La guarandinga de aquellos años, para poder subir aquellas montañas, por carreteras estrechas, empinadas, y con abundantes curvas, tenía que ser movida por un potente motor de gasoil, lo que provocaba por tramos, que el olor penetrante del combustible quemado y el humo que despedía por el tubo de escape, se hiciesen insoportable, inconvenientes que se compensaban, con el inconfundible olor a yerba fresca de la mañana y el bello paisaje que a ambos lados del ómnibus se podía contemplar, hermosura de la naturaleza, que ni la fuerza de la costumbre por el viaje a diario, podía dejar insensible a nadie.

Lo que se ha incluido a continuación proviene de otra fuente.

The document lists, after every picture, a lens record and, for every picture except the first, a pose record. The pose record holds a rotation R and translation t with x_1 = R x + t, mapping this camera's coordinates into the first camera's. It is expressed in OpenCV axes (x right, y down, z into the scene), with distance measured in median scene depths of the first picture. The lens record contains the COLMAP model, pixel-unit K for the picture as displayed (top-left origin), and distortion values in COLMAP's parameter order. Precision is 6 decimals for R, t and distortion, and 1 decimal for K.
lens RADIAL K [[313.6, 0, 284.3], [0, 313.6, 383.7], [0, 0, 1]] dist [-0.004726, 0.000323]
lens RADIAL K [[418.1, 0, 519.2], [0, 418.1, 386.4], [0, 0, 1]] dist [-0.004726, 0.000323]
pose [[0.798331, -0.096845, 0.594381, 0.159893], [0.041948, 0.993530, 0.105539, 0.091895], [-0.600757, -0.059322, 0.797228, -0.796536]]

Al menos para mí siempre fue así, aficionándome a subir con más frecuencia al conuco en el Escambray, por el solo hecho de montar en la guarandinga, permitiéndome vivir y disfrutar aquel folclor en primera persona. Hasta un buen día que a mitad de camino la guarandinga se rompiera, quedando solo una opción, caminar. Subir la pendiente no era la mejor, algo más de tres kilómetros faltaban para llegar a donde mi tío Felo, una distancia que para las cortas piernas de unos muchachos como nosotros era mucho y bastante peligroso. Desandar el camino a pie tampoco era muy aconsejable, por lo que la mejor decisión era quedarnos a esperar la próxima guarandinga que pasaba una hora después.

Muchos de los que venían en el averiado transporte, siguieron camino entre las montañas, los que quedamos a la espera del próximo, pudimos pasar el tiempo escuchando y acompañando a mi primo, en su interpretación de canciones mexicanas, para delicia de los rudos campesinos a los que tanto gustaban.

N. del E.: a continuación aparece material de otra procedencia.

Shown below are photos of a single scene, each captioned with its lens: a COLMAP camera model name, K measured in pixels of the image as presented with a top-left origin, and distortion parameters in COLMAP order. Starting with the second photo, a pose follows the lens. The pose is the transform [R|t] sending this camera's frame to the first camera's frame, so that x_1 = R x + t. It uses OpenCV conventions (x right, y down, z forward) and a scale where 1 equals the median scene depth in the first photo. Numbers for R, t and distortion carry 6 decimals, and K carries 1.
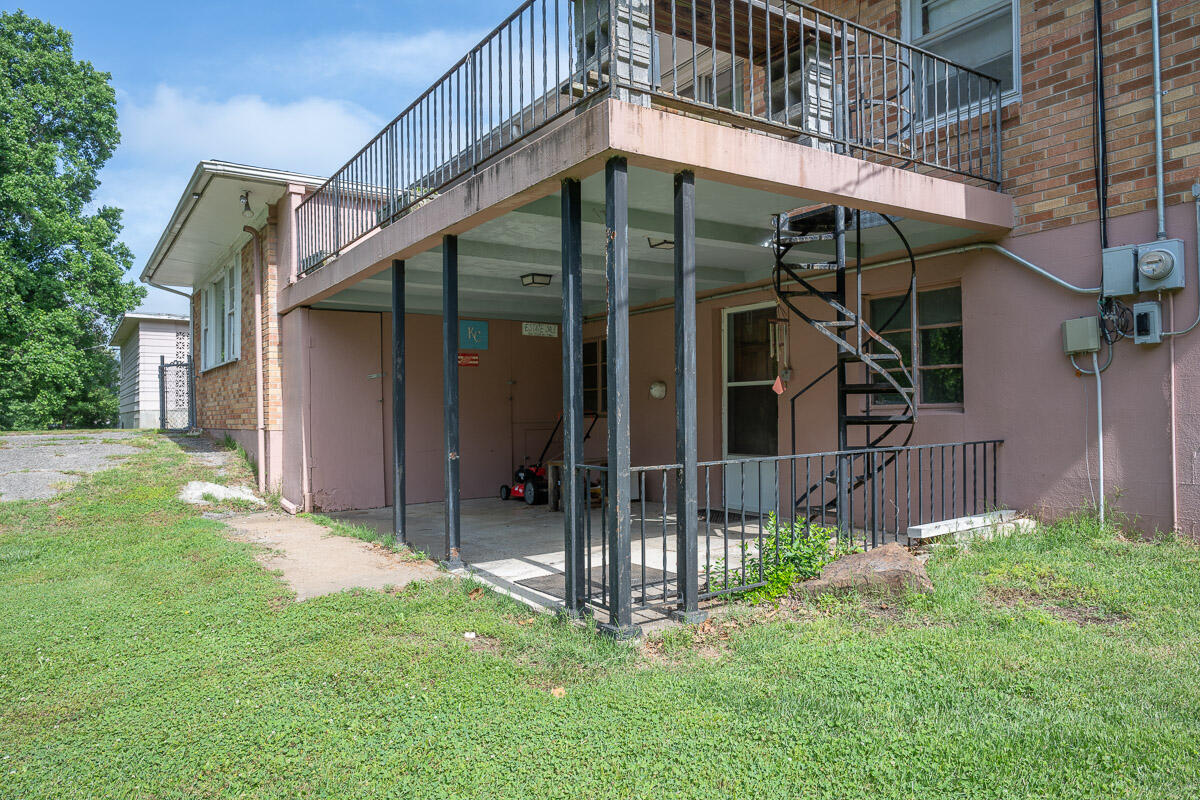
lens RADIAL K [[817.6, 0, 600.0], [0, 817.6, 400.0], [0, 0, 1]] dist [-0.000492, -0.001989]
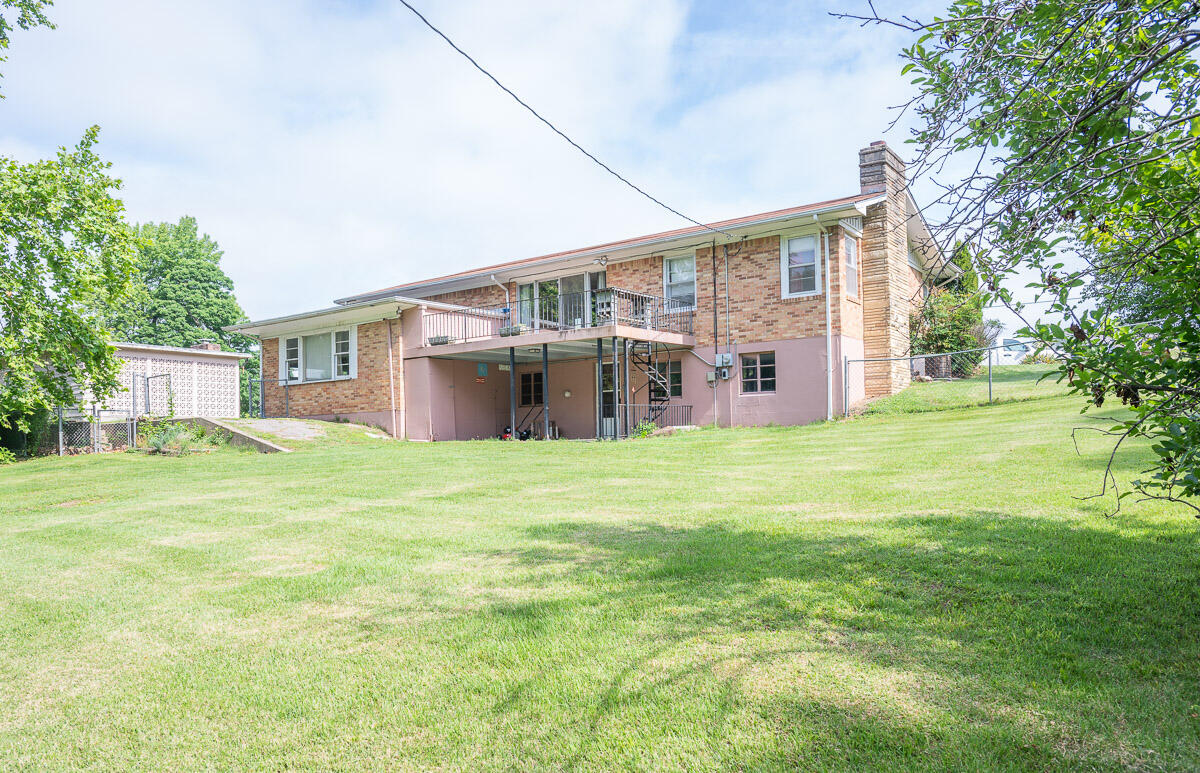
lens RADIAL K [[833.5, 0, 600.0], [0, 833.5, 386.5], [0, 0, 1]] dist [0.000908, 0.000012]
pose [[0.945021, 0.017143, 0.326561, -1.053086], [-0.000485, 0.998697, -0.051025, 0.149349], [-0.327010, 0.048062, 0.943798, -2.251139]]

Aquella fusión, de lo más rustico del hombre y sus costumbres, que entraña la campiña cubana y sus montes, con el intenso verdor del paisaje, la flora y el sonido de una fauna autóctona en región tan favorecida por la naturaleza, se metió tan en mi piel que aún cuando han transcurrido medio siglo en mi vida, la sigo viviendo con solo cerrar los ojos, aguzar el oído o sensibilizar el olfato.

Algo muy parecido le debía pasar a mi primo Juancito que años después, estudiando música en la Escuela Nacional de Arte de La Habana, recién llegado, le acompañé a conocer la ciudad y al subir a un autobús tal y como lo hacía en la guarandinga, se encaramó al asiento, colocando las piernas bajo sus glúteos, lo que llamara la atención de quienes sorprendidos le miraban, pero que quizás le justificaran por considerarle un proyecto de hombre que no creciera más de lo justo para no parecer un niño, pero tampoco como para considerarle un adulto.